OPINION: There are several reasons why the suggestion that governments use startups as suppliers is a really bad idea.
OPINION: There are several reasons why the suggestion that governments use startups as suppliers is a really bad idea.
Large, bureaucratic organisations such as those operating across all levels of government aren’t known for the rapidity of their response time or nimble functioning. Not traditionally, at least.
However, those heading even the largest bureaucracy need to ensure they remain aware of how startups and other disruptors are affecting the sectors in which they operate.
The other side of the coin is the startups themselves, and the compatibility (or otherwise) of their operating style in working with government.
So what sort of relationships can government departments expect to have with startups, and what are the barriers?
Governments make bad customers
Government procurement is slow, fastidious, painstaking and, above all, risk-averse. This is a natural consequence of an organisation under constant scrutiny. If a government organisation makes a mistake and buys the wrong thing from the wrong supplier, then questions will be asked. Politicians will be called to explain themselves. Bad things will happen. The civil service hates this. Perfectly adequate bureaucrats lose their jobs over things like this, and no-one wants that.

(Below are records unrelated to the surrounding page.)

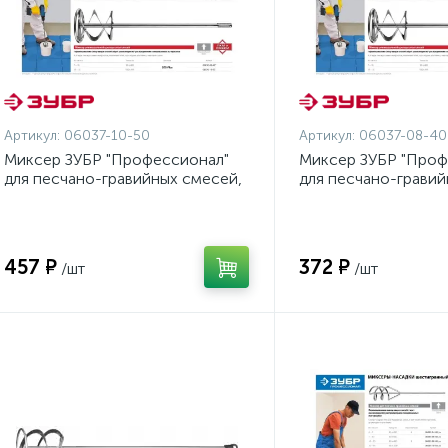
Артикул:
06037-10-50
Артикул:
06037-08-40
Миксер ЗУБР "Профессионал"
Миксер ЗУБР "Проф
для песчано-гравийных смесей,
для песчано-гравий
SDS+ хвостовик, оцинкованный,
SDS+ хвостовик, оц
на подвеске, 100x500мм
на подвеске, 80x4
457 ₽
372 ₽
/шт
/шт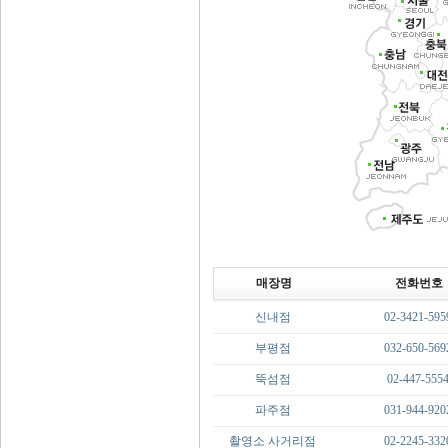
매장명
전화번호
신내점
02-3421-595
부평점
032-650-569
뚝섬점
02-447-555
파주점
031-944-920
촬영소 사거리점
02-2245-332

In comparison, being slow to purchase things is not a job-losing move. It absolutely makes sense for government employees to take their time and make sure everything is correct.
For a startup attempting to sell to this market, the delays are a killer. Startups need customers who will decide fast and pay fast. Cash flow is a headache, and spending two to three years in monthly meetings with bureaucrats before a purchase order is finally agreed is not something most startups can do. Of course, once the purchase order is agreed, then the government tends to pay over the odds, and is very loyal (no-one wants to make the decision to change the contract).
Having said all of this, there are models of engagement for large businesses and startups that do work. They stay far, far away from the procurement process, however, and are low-value enough to be inside discretionary budgets.
Startups are inconsistent
One of the best definitions of startup is ‘a business that hasn’t found a working business model yet’. Startups experiment with their product or service, their model, their channels, their marketing and brand – everything. They attempt to find the best product-market fit. This involves constant change.
Large organisations dislike change. They need to know that the product or service will be consistent throughout the life of the contract. They are not interested in ‘improved’ product or service if ‘improved’ means different.
There are good reasons for this. Change-management in large organisations is a complex, expensive process. There may be many downstream processes that rely on a particular feature or property of the product or service in question. Procedures are meticulously documented and changes to a product’s user interface come at a cost, as procedure manuals are altered, document management systems updated, key personnel who need to be informed of the change identified, consulted and informed.
The worst case for the customer is that the startup ceases trading, or stops providing the product or service in question. However, almost as bad for the startup is that it is locked into a 10-year contract providing the product or service it agreed to when the rest of the market wants something else. Startups need the flexibility to pivot and change in the face of market dynamics. Large organisations need absolute predictability.
Startups make bad customers
The converse is also true. Startups make really bad customers as they pivot around their solution space looking for a market. Usually strapped for cash, with small volumes of business but large integration demands, they are expensive to manage and bring in very little business – until they hit their growth phase and suddenly become huge and very profitable. But then they’ve usually disrupted a nice, stable incumbent.
Startups need to be treated carefully
The moral of the story is that large organisations need to think carefully about how they engage with startups, and vice versa. Large organisations are focused on streamlining their very-well-known business model. Startups are focused on finding a profitable business model and then capturing that market as quickly and effectively as possible. These two things are not consistent.
Not that large organisations should avoid startups altogether; they do need to keep an eye out for potential disruptors. Keeping an eye on the startups in their industry, and engaging with them to understand how they see the market, would be useful in this regard. But pushing for startups to be suppliers to government and large organisations is not such a great idea.